Reading passage
*** Begin section ***

Without wanting to sound pompous, we’re feeling pretty damn good about the latest run of material we’ve posted on the site. Between an interview with Paul Barker, a deep dive into the beauty of Them Are Us Too, and some detailed thoughts on a fantastic breakthrough record by Lana Del Rabies, we’d like to think that this last week or so is a pretty great showcase for the sort of stuff we want to do here at ID:UD. But hey, no time to rest on one’s laurels when there’s a week’s worth of fresh tunes with which to start your week…

Sixth June, “Dance With Me”
The last time we heard from Sixth June the duo was releasing the minimalist and perplexing 1984, made up of one single forty-one minute, slowly changing piece. New single “Dance With Me” is much more in line with their preceding work, with smooth bass and elegant darkwave vocals riding a rolling beat. While there’s not been any formal announcement of a record, the band’s said “more to come”…

Cult of Alia, “Pattern Beats Emotion”
A new one from David Wright of Creux Lies in their solo incarnation Cult of Alia. If you checked out the project’s debut LP from a few years ago you would have been struck both by the similarities to Creux Lies in the emphasis on melody, while also noting the electronic darkwave leanings that make CoA distinct. New single “Patterns Beats Emotion” leans even further into the latter sound, and is certainly the most aggressive track by the project to date, with stabby FM bass and cracking percussion to match its antagonistic mood.

*** End section ***

Exercise tasks
[A] Translate this sentence from the music roundup into Spanish: "New single “Dance With Me” is much more in line with their preceding work, with smooth bass and elegant darkwave vocals riding a rolling beat."
[B] Write out the music roundup starting at "A new one from" and ending at "its antagonistic mood.", putting "crisp percussion" in place of "cracking percussion".
[C] List the three pieces that the music roundup's opening says were recently posted on the site.

Exercise data
*** Begin section ***

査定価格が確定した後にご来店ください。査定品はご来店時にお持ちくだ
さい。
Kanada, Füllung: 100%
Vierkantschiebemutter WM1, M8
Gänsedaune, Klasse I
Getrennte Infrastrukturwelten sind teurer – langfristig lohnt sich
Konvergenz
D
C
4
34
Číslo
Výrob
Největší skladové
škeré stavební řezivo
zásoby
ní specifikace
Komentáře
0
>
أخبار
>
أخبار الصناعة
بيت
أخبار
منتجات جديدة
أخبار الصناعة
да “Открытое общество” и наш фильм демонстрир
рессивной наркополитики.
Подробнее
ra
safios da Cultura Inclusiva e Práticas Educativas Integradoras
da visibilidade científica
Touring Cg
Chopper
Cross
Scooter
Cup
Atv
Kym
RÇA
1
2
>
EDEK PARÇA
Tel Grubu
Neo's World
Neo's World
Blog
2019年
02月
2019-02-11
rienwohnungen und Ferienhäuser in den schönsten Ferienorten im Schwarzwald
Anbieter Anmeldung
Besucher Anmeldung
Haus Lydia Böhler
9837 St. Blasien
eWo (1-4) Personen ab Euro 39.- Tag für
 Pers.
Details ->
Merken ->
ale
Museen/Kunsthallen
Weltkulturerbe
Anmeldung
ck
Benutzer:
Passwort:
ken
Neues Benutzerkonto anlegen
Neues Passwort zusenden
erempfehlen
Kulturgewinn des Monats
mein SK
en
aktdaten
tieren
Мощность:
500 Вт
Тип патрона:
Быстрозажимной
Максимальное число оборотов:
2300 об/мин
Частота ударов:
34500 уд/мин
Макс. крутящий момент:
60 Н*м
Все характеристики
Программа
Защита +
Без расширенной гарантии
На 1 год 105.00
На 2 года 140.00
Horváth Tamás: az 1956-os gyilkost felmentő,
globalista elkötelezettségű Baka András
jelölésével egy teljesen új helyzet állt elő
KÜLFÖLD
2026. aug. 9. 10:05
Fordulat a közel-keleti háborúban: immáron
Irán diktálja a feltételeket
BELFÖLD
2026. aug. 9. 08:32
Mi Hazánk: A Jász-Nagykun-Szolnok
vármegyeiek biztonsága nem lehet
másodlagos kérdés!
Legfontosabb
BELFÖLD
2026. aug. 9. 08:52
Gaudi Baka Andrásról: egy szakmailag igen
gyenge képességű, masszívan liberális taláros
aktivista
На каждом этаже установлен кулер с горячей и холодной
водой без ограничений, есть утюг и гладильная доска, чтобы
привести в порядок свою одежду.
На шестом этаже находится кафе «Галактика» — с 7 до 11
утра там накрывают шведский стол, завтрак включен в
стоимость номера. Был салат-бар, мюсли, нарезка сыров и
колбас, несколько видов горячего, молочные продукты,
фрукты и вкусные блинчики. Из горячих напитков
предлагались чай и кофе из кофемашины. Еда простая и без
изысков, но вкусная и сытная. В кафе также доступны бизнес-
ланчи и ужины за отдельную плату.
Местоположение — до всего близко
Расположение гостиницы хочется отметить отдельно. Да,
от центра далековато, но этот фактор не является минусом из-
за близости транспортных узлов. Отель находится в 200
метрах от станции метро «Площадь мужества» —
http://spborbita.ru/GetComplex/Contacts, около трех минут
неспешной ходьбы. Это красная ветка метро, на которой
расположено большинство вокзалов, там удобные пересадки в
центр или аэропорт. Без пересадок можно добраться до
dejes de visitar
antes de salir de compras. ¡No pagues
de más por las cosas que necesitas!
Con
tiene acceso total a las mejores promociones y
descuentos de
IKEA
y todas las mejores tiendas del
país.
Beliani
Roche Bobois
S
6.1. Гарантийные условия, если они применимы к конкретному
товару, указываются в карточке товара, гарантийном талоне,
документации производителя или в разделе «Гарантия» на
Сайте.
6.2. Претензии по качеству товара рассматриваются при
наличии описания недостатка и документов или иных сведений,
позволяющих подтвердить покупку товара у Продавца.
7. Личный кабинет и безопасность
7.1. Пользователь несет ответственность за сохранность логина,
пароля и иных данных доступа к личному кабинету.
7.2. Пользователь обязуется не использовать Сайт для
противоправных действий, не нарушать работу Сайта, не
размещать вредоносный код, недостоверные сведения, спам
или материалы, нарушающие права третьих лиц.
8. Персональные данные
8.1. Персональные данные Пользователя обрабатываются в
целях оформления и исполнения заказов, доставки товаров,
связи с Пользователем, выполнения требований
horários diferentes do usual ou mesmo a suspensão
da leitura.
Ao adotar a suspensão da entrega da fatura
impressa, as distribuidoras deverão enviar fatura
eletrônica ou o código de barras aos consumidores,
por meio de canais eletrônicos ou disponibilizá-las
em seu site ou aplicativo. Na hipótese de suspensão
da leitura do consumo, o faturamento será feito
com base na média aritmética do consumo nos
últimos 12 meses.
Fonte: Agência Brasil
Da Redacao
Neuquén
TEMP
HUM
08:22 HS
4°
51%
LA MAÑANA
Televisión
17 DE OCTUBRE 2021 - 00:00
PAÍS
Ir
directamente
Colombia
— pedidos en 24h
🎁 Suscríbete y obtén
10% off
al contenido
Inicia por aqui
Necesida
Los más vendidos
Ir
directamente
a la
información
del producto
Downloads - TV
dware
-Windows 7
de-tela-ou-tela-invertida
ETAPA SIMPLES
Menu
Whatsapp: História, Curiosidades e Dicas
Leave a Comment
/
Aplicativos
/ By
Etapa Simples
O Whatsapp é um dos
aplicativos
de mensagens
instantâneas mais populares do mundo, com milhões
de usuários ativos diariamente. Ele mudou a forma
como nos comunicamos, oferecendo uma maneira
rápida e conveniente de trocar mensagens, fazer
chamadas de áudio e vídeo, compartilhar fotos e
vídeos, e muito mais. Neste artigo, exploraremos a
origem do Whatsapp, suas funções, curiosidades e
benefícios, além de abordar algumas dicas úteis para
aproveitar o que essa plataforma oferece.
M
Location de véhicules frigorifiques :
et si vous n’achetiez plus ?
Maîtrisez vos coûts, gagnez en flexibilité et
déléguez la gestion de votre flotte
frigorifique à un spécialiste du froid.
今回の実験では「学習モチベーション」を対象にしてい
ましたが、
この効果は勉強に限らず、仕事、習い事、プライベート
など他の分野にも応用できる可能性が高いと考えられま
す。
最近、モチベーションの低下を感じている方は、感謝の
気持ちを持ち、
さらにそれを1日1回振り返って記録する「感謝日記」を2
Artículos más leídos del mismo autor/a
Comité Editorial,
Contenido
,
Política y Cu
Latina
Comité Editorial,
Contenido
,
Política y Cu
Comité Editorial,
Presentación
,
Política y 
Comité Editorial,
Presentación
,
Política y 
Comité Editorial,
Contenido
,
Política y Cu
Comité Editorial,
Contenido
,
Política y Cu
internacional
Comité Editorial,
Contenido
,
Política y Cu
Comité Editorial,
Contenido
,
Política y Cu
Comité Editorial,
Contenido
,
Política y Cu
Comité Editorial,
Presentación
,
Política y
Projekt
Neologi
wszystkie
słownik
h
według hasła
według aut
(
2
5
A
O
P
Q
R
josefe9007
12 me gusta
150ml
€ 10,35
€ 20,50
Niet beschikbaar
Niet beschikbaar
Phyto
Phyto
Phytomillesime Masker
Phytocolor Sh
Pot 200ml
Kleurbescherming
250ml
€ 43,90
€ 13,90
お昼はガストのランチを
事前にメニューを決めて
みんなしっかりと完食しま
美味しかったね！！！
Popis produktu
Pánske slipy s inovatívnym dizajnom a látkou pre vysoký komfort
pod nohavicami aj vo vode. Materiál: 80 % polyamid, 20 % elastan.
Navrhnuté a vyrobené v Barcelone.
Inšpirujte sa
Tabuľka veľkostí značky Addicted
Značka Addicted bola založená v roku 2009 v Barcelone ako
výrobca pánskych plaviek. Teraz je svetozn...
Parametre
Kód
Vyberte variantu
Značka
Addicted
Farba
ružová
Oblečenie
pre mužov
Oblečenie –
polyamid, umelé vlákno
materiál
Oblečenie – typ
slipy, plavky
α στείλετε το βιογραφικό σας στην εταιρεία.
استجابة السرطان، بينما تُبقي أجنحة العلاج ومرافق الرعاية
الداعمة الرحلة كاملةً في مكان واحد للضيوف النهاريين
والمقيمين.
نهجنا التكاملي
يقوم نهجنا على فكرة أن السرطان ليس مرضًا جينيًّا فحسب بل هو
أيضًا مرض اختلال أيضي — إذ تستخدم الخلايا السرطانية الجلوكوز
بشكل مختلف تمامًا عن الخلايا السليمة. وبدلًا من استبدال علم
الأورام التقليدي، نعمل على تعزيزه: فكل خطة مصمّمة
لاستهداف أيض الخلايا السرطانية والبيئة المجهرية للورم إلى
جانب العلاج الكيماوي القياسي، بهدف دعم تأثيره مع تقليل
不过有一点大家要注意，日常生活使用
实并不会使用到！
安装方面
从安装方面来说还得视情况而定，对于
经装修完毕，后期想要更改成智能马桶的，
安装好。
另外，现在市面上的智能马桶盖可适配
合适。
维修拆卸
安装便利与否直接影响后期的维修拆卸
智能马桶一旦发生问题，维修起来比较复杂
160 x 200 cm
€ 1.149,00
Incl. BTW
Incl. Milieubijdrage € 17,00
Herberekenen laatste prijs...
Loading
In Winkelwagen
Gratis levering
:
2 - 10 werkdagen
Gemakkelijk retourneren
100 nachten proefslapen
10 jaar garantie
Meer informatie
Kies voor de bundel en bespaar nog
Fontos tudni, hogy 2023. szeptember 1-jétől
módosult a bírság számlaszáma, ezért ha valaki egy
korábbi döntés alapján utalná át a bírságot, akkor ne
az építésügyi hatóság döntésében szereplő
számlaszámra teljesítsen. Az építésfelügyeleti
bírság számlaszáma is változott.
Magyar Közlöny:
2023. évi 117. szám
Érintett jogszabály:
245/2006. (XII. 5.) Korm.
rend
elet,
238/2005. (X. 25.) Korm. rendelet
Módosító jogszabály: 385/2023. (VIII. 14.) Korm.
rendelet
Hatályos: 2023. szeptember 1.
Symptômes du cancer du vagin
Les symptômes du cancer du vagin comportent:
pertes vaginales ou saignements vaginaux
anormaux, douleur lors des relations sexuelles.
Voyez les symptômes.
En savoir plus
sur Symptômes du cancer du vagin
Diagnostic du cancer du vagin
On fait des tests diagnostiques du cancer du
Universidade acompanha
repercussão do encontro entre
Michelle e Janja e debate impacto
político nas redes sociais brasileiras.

*** End section ***

Task-by-task answers
[A] El nuevo sencillo “Dance With Me” está mucho más en línea con su trabajo anterior, con un bajo suave y elegantes voces darkwave que cabalgan sobre un ritmo ondulante.

[B]
A new one from David Wright of Creux Lies in their solo incarnation Cult of Alia. If you checked out the project’s debut LP from a few years ago you would have been struck both by the similarities to Creux Lies in the emphasis on melody, while also noting the electronic darkwave leanings that make CoA distinct. New single “Patterns Beats Emotion” leans even further into the latter sound, and is certainly the most aggressive track by the project to date, with stabby FM bass and crisp percussion to match its antagonistic mood.

[C]
- An interview with Paul Barker
- A deep dive into the beauty of Them Are Us Too
- Some detailed thoughts on a breakthrough record by Lana Del Rabies